En la tercera manifestación nacional desde que Rousseff inició su segundo mandato, en enero pasado, Sao Paulo volvió a erigirse como feudo de la contestación social, con decenas de miles de personas ocupando hasta diez cuadras de la céntrica Avenida Paulista.
A las 16:30 locales la Policía aún no había divulgado datos sobre el número de participantes en la capital económica de Brasil, pero se esperaba que en el transcurso de la tarde hubiera un balance al respecto.
En Río de Janeiro, donde la Policía se negó a divulgar datos aduciendo “que no tenía instrumentos de medición”, varios miles de manifestantes ocuparon la avenida Atlántica al grito de “¡Fuera Dilma!”, “¡Fuera Lula!” y “¡Fuera el Partido de los Trabajadores!”.
Miles de personas se vistieron con el verde y amarillo de la bandera brasileña y sacaron a las calles pancartas y carteles con consignas contra Rousseff y su antecesor, Luiz Inacio Lula da Silva.
“Nunca creí ni voté por ellos. Nunca fui una izquierdista. Estamos aquí para sacarlos del poder”, explicó Lorraine Alves, abogada e integrante del Movimiento Brasil Libre (MBL).

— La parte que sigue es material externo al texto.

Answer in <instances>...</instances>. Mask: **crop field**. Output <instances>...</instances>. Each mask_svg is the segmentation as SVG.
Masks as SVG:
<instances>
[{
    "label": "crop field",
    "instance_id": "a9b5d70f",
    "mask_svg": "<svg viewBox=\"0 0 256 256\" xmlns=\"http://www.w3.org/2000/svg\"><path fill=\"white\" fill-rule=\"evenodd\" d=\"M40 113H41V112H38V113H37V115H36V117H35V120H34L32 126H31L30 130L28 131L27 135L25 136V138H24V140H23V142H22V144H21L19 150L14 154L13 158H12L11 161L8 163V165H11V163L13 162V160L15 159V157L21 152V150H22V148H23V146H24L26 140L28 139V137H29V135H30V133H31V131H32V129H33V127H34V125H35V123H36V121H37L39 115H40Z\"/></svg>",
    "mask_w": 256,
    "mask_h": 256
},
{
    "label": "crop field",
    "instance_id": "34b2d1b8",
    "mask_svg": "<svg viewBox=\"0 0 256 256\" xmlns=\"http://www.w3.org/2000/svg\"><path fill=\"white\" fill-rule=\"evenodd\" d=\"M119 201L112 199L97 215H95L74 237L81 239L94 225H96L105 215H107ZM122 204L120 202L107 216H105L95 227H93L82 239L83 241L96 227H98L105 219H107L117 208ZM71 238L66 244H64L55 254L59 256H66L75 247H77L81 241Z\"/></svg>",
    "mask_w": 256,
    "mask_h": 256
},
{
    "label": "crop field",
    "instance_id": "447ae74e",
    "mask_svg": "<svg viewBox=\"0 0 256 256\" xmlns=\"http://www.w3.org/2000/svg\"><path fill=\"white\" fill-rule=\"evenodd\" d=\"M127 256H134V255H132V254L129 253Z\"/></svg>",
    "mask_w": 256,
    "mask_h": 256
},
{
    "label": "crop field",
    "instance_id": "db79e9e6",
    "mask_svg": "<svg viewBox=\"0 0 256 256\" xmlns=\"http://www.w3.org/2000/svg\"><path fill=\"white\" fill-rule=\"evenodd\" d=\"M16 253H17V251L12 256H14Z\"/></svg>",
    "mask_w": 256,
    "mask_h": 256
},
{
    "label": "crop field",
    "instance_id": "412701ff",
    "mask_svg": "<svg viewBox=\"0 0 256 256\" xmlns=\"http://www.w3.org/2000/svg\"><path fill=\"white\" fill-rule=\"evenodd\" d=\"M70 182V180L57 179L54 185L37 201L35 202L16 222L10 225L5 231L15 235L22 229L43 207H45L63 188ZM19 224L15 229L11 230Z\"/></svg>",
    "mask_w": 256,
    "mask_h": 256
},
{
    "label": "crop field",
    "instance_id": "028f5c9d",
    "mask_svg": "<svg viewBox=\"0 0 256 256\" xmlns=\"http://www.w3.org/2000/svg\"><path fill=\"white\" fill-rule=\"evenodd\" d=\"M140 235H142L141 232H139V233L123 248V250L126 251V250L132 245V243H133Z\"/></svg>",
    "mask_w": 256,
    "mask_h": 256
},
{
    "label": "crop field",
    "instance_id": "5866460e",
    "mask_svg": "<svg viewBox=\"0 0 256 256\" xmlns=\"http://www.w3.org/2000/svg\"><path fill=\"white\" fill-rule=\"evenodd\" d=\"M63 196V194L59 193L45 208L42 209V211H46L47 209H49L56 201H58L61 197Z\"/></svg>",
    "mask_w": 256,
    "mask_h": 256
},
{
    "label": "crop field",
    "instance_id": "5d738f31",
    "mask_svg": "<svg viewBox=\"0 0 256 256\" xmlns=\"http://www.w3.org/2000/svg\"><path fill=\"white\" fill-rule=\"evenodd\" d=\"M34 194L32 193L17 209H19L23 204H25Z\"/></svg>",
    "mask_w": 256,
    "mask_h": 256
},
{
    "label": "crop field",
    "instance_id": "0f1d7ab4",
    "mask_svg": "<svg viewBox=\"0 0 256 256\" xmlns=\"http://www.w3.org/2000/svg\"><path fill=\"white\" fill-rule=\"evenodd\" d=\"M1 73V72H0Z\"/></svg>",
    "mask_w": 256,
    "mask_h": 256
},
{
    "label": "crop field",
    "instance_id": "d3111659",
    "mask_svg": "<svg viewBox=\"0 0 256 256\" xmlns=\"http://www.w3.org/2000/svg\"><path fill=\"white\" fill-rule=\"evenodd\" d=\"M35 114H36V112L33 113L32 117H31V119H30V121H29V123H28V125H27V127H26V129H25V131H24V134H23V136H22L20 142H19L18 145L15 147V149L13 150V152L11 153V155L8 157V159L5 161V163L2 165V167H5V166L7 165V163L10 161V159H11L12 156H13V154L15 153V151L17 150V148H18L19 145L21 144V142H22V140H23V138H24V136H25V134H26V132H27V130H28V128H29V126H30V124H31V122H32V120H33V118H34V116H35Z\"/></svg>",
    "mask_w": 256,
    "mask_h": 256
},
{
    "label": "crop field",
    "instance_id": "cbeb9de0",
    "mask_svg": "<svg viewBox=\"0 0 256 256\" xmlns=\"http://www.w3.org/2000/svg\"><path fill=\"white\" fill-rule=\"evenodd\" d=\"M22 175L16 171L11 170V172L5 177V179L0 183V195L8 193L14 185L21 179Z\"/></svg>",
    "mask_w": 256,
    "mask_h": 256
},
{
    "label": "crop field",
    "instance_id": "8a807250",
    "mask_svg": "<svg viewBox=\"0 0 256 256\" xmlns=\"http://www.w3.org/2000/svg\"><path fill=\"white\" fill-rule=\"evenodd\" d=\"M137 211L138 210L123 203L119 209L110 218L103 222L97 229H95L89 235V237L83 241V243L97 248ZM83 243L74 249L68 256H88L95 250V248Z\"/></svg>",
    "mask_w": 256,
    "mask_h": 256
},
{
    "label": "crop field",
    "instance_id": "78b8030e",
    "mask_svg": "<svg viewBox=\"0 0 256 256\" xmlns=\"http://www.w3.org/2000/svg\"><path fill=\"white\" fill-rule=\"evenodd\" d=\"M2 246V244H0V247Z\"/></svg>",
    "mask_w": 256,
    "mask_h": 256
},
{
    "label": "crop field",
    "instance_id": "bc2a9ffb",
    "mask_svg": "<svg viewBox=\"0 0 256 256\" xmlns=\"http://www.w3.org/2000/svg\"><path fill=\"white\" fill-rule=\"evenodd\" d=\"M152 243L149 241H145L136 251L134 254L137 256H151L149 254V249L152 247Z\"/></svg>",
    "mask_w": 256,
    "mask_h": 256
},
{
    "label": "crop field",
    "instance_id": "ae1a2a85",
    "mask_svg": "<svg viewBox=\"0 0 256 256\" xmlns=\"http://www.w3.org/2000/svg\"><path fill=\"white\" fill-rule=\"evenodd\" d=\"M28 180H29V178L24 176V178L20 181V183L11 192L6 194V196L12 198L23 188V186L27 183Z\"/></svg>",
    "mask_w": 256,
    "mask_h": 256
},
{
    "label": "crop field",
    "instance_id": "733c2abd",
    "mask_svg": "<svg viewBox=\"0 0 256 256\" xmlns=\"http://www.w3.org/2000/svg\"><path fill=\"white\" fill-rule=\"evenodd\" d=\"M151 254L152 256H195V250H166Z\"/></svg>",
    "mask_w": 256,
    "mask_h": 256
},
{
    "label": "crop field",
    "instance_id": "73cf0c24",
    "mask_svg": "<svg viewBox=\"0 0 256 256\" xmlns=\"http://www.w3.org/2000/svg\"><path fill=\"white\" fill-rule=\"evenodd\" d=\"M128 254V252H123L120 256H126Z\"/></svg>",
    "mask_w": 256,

“La corrupción ha llegado a niveles insostenibles. Por eso hay toda esta gente”, agregó la abogada.
En Sao Paulo y Río de Janeiro, dos grandes banderas llevaban la inscripción “impeachment”, en relación a los pedidos de algunas formaciones políticas en el Congreso brasileño para que el poder legislativo vote un proceso que deponga a Rousseff.
Para que un proceso de este tipo prospere se necesitaría del apoyo de dos tercios de la Cámara.
Por primera vez desde que asumió el segundo mandato presidencial, figuras de primera línea de la oposición política salieron a la calle este domingo para apoyar a los manifestantes.